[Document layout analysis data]
# # # # # # #

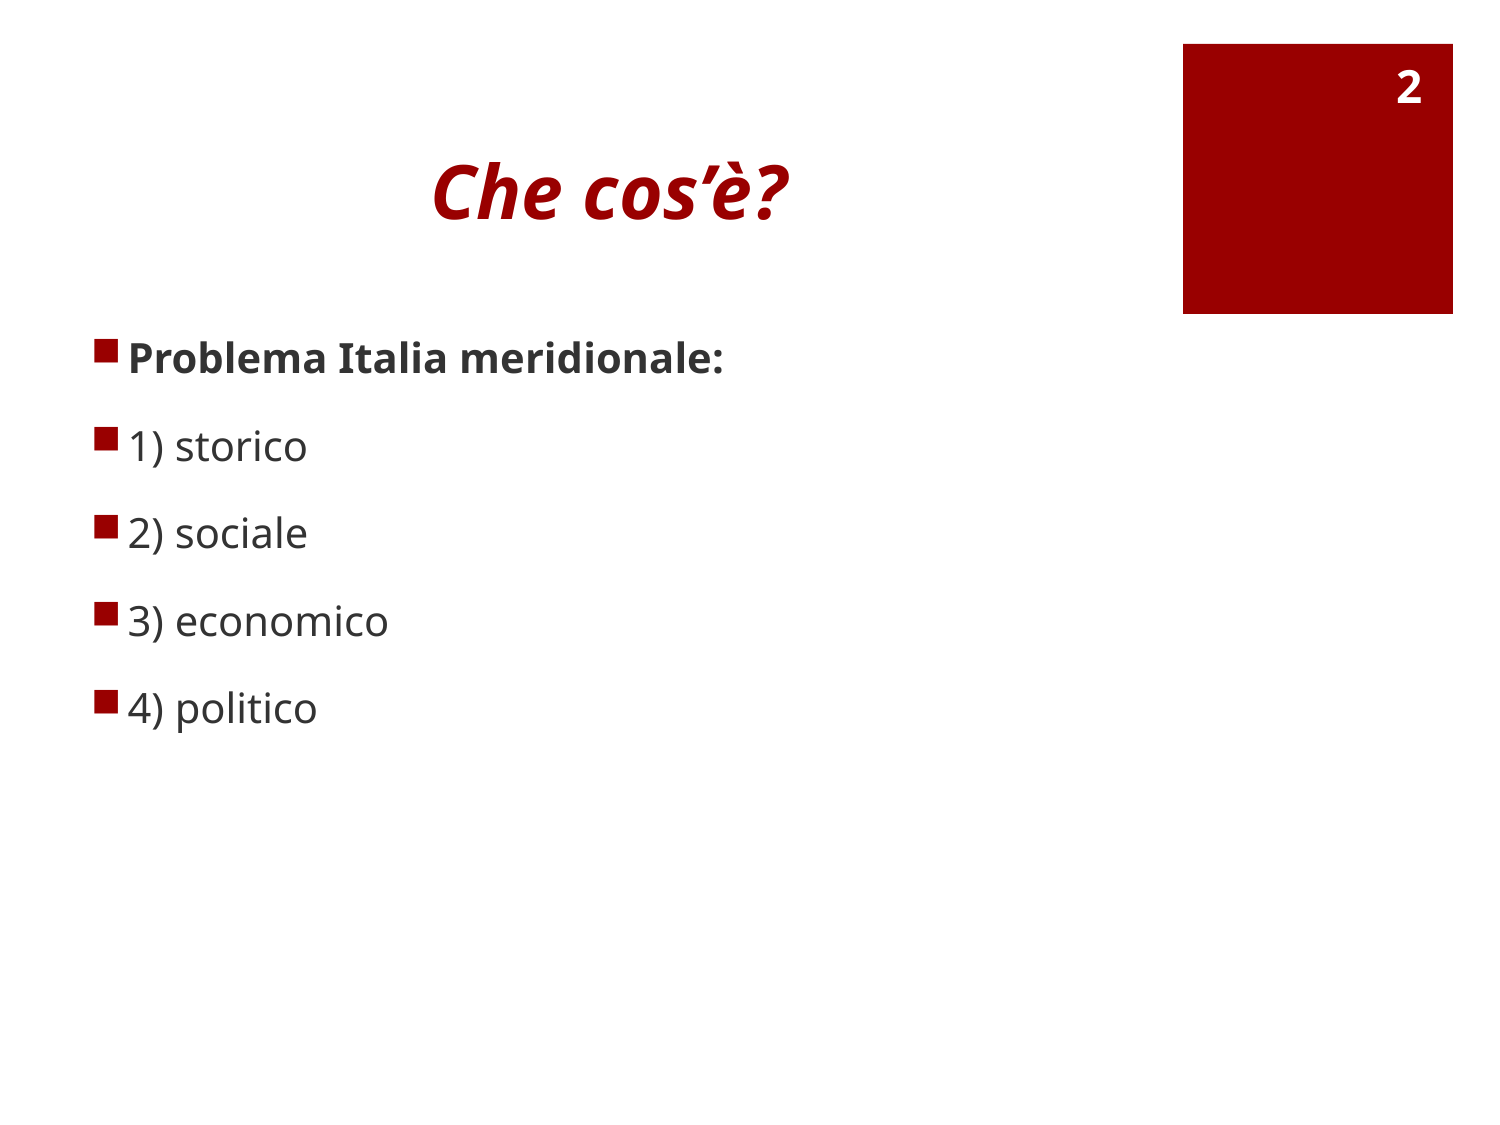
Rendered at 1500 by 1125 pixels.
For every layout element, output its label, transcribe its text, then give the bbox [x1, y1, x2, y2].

list Problema Italia meridionale: 1) storico 2) sociale 3) economico 4) politico [75, 324, 1143, 1005]
title Che cos’è? [75, 149, 1143, 242]
slide_number 2 [1354, 59, 1438, 120]
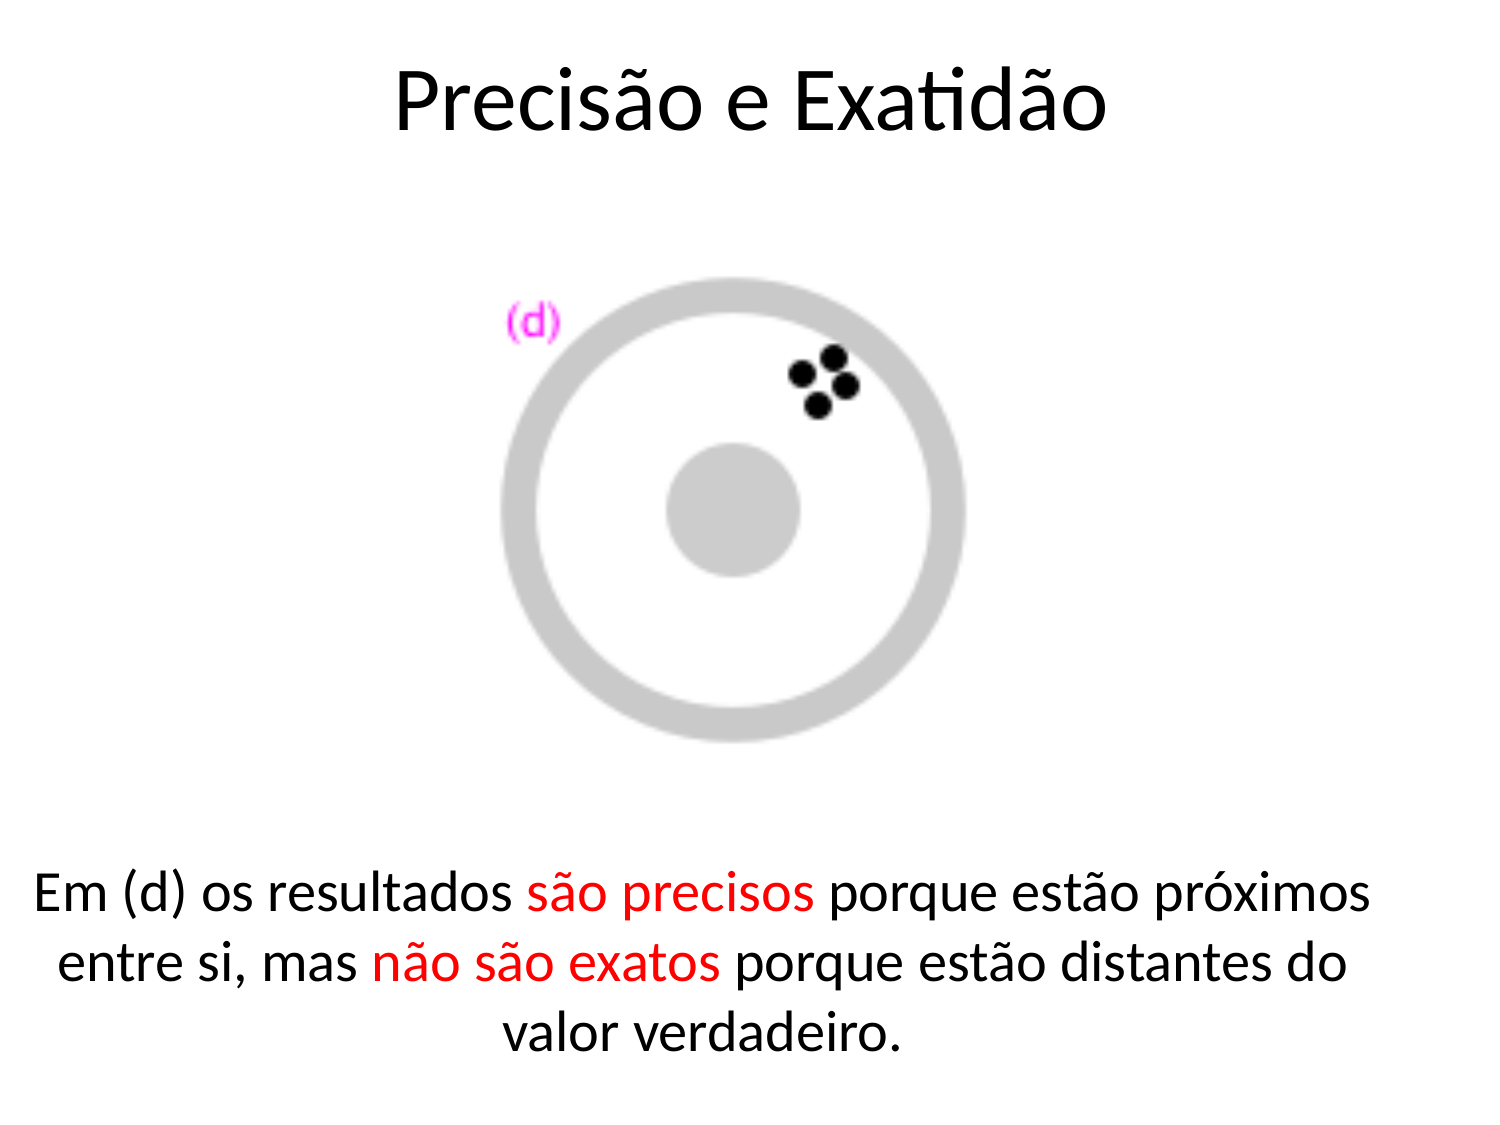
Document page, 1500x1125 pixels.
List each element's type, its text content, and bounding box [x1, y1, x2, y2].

title Precisão e Exatidão [76, 0, 1427, 188]
text_box Em (d) os resultados são precisos porque estão próximos entre si, mas não são exatos porque estão distantes do valor verdadeiro. [0, 846, 1406, 1071]
picture [419, 266, 1016, 769]
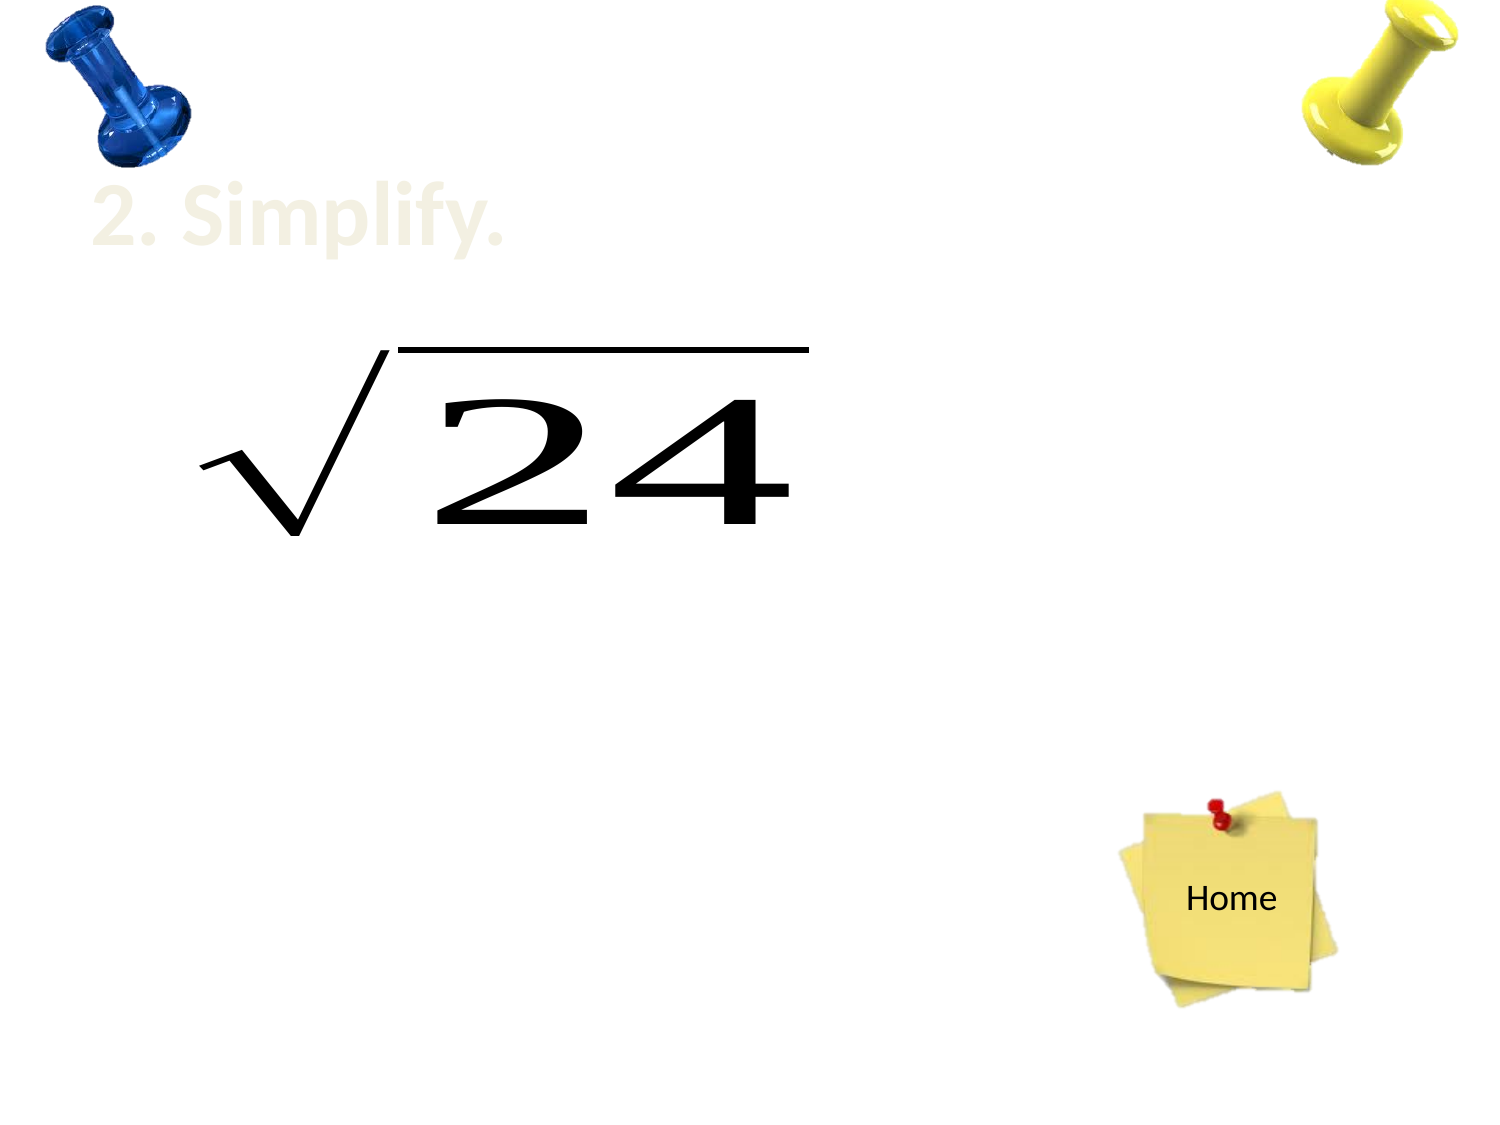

# # # # # # #

> [ABOUT THIS TASK] Now transcribe all the entries above exactly, so that no picture is carried over.

> [ANSWER TO THIS EXERCISE]
Rendered at 1500 by 1125 pixels.
For every layout element, output its label, transcribe its text, then give the bbox [x1, y1, x2, y2].

list Problema Italia meridionale: 1) storico 2) sociale 3) economico 4) politico [75, 324, 1143, 1005]
title Che cos’è? [75, 149, 1143, 242]
slide_number 2 [1354, 59, 1438, 120]
Document page, 1500x1125 pixels.
List each element's type, its text content, and bounding box [x1, y1, x2, y2].

title Precisão e Exatidão [76, 0, 1427, 188]
text_box Em (d) os resultados são precisos porque estão próximos entre si, mas não são exatos porque estão distantes do valor verdadeiro. [0, 846, 1406, 1071]
picture [419, 266, 1016, 769]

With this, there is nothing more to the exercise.